The Old Testament was written in Hebrew, the native language of the ancient people of God (Ro 3:2). The New Testament was written in Greek, which at the time it was written was most widely known to the nations. These Testaments were inspired directly by God and by his unique care and providence were kept pure down through the ages. They are therefore true and authoritative, so that in all religious controversies the church must make their ultimate appeal to them (Isa 8:20). All God’s people have a right to and a claim on the Scriptures and are commanded in the fear of God to read (Ac 15:15) and search them (Jn 5:39). Not all of God’s people know these original languages, so the Scriptures are to be translated into the common language of every nation to which they come (1Co 14:6, 9, 11-12, 24, 28). In this way the Word of God may dwell richly in all, so that they may worship him in an acceptable manner and through patience and the comfort of the Scriptures may have hope (Col 3:16).

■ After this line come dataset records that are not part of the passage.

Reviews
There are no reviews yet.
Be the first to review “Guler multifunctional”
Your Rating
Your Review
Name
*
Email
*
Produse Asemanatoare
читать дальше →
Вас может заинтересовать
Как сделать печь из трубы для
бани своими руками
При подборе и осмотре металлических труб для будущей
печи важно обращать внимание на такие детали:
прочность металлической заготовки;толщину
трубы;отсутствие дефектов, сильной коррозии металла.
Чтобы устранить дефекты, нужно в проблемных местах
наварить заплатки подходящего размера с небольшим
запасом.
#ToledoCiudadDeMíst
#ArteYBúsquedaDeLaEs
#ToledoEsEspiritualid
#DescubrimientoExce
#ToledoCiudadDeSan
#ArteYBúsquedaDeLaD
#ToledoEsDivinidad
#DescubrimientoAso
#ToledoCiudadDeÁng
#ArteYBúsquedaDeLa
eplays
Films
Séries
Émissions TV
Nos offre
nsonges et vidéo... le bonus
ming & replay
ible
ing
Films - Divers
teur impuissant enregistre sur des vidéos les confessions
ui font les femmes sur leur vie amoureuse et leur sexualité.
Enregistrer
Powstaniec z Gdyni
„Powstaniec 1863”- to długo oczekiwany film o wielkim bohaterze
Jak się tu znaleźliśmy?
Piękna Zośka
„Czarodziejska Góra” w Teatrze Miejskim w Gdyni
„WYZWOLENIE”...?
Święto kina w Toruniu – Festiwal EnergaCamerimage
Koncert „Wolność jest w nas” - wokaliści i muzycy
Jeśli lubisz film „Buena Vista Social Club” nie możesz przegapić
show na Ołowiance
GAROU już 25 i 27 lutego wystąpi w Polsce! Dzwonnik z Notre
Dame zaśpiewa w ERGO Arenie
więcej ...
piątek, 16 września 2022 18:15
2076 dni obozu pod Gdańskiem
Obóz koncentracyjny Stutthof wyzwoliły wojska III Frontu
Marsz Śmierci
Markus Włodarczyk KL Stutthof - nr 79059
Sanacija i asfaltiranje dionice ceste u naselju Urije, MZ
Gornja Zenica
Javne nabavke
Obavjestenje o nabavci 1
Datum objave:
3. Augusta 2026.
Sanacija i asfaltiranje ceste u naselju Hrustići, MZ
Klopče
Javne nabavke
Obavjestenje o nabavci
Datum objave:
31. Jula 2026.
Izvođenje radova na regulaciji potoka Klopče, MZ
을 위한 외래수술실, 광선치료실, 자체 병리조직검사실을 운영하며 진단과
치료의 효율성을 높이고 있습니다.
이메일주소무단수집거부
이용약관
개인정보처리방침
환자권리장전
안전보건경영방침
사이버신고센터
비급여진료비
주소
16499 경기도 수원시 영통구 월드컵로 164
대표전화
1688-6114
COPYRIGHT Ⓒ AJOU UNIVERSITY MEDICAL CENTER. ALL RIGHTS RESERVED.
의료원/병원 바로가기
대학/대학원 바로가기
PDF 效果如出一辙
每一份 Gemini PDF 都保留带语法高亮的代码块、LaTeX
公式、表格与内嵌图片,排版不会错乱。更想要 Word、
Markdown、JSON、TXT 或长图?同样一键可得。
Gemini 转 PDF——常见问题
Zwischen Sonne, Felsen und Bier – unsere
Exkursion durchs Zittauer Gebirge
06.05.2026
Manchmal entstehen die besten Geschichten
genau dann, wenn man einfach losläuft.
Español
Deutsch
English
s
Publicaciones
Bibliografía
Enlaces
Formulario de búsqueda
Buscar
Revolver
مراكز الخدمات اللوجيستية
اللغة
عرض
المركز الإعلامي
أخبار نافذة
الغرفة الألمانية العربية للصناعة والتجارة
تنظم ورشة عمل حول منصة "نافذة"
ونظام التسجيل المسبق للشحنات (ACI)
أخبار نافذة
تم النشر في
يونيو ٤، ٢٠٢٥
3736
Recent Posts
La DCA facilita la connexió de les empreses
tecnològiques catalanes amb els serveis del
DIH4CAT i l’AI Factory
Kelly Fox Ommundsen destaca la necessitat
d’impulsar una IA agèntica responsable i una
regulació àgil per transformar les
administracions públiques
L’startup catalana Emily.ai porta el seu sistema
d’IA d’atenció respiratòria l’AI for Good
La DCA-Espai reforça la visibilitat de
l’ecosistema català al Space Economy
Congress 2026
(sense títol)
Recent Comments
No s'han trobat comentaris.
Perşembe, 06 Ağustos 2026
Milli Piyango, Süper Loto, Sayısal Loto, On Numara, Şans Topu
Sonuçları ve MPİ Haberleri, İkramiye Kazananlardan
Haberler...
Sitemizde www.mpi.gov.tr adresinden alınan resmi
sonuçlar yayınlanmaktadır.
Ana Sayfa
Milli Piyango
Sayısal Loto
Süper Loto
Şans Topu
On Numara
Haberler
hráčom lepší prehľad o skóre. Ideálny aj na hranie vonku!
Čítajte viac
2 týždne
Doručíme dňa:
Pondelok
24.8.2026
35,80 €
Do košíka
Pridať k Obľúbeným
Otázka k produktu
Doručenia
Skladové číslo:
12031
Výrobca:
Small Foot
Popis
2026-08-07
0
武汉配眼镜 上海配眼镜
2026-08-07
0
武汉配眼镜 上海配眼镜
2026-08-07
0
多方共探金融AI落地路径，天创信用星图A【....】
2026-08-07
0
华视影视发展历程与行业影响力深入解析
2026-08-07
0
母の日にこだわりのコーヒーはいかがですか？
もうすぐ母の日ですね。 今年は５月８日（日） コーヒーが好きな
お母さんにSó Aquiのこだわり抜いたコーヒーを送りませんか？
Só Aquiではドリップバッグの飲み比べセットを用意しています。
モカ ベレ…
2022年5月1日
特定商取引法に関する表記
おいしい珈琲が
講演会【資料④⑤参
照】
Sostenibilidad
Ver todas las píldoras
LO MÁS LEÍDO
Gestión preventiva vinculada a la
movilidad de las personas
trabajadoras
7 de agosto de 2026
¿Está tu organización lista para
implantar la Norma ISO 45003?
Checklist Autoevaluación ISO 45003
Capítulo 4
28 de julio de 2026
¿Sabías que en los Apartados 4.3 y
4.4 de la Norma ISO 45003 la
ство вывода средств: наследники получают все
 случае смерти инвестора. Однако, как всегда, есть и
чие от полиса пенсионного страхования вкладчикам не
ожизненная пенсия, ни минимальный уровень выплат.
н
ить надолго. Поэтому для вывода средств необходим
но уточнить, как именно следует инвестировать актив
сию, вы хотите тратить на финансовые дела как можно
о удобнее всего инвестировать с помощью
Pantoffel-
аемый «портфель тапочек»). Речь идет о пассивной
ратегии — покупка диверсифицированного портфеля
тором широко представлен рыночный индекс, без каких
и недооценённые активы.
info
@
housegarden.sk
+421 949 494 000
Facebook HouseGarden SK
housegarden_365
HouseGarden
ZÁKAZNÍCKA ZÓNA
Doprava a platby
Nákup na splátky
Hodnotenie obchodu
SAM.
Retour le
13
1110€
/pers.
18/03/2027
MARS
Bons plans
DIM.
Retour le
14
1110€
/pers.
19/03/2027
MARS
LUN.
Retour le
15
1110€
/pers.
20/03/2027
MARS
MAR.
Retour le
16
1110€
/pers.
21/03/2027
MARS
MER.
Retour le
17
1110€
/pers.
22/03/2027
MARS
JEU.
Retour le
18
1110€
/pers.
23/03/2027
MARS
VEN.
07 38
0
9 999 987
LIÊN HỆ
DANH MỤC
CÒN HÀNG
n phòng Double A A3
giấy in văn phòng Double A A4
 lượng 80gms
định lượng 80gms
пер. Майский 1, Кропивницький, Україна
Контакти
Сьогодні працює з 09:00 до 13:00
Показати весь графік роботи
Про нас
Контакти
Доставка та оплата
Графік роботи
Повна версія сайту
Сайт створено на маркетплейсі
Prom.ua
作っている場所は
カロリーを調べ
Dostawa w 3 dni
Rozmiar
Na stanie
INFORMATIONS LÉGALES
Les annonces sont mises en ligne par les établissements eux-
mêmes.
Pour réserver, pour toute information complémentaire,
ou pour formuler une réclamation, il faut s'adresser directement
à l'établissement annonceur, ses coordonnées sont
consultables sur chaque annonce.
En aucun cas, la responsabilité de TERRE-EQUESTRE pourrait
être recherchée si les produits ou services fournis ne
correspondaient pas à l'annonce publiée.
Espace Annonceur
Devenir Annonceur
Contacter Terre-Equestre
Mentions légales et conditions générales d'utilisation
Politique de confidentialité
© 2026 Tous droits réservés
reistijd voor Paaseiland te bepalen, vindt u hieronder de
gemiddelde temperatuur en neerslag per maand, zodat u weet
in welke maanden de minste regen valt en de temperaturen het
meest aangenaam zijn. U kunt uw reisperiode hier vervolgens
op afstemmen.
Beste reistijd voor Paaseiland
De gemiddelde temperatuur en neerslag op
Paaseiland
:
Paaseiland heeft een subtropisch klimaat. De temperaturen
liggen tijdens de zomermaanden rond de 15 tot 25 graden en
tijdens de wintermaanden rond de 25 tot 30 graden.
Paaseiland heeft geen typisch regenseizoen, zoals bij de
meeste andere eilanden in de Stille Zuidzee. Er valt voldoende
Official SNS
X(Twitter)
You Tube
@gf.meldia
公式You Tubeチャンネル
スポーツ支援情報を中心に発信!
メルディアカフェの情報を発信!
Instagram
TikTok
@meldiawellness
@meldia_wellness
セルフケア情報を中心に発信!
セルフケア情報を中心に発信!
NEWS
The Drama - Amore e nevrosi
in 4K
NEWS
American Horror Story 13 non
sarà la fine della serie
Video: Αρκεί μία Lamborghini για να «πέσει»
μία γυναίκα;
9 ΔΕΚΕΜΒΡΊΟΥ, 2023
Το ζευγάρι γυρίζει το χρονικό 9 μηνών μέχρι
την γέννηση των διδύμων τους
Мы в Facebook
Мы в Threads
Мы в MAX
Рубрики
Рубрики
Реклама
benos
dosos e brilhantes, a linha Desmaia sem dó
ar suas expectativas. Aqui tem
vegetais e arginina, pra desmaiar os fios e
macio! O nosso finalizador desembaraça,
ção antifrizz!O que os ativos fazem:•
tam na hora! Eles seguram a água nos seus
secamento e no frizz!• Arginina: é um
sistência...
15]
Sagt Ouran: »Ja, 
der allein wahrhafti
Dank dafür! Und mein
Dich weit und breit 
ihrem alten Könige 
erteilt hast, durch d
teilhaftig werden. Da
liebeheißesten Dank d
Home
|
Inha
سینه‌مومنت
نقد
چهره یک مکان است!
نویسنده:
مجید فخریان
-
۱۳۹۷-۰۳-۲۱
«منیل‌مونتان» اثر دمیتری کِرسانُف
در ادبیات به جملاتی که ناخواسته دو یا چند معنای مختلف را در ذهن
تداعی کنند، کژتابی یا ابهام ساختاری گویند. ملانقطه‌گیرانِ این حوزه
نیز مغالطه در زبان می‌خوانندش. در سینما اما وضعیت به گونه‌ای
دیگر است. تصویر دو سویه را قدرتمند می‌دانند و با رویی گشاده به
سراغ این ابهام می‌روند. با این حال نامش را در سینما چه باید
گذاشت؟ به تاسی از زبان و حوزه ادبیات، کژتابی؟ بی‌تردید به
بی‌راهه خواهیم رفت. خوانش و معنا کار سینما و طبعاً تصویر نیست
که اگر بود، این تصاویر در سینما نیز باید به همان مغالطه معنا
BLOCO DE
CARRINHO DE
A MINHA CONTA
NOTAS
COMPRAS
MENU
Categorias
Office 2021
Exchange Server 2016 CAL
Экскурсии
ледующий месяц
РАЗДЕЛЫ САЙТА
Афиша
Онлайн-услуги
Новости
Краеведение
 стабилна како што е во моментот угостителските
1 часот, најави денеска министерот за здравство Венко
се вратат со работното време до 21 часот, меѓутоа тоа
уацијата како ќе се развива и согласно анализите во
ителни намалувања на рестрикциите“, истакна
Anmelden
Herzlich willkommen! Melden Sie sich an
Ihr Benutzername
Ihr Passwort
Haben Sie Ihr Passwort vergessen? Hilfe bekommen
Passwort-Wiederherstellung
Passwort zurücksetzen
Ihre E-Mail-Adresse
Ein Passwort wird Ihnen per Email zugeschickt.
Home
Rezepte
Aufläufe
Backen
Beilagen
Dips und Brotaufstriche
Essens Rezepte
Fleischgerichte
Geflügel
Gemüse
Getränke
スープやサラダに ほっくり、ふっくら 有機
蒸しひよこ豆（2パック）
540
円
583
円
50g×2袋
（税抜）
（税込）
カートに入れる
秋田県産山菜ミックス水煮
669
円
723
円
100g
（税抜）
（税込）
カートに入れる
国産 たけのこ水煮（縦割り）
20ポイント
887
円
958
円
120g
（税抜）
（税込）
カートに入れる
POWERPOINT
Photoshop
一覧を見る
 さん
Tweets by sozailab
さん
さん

The infallible rule for interpreting Scripture is the Scripture itself. Therefore, when there is a question about the true and full meaning of any part of Scripture (and each passage has only one meaning, not many), it must be understood in light of other passages that speak more clearly (2Pe 1:20-21; Ac 15:15-16).
The supreme judge for deciding all religious controversies and for evaluating all decrees of councils, opinions of ancient writers, human teachings, and individual interpretations, and in whose judgment we are to rest, is nothing but the Holy Scripture delivered by the Spirit. In this Scripture our faith finds its final word (Mt 22:29, 21-32; Eph 2:20; Ac 28:23).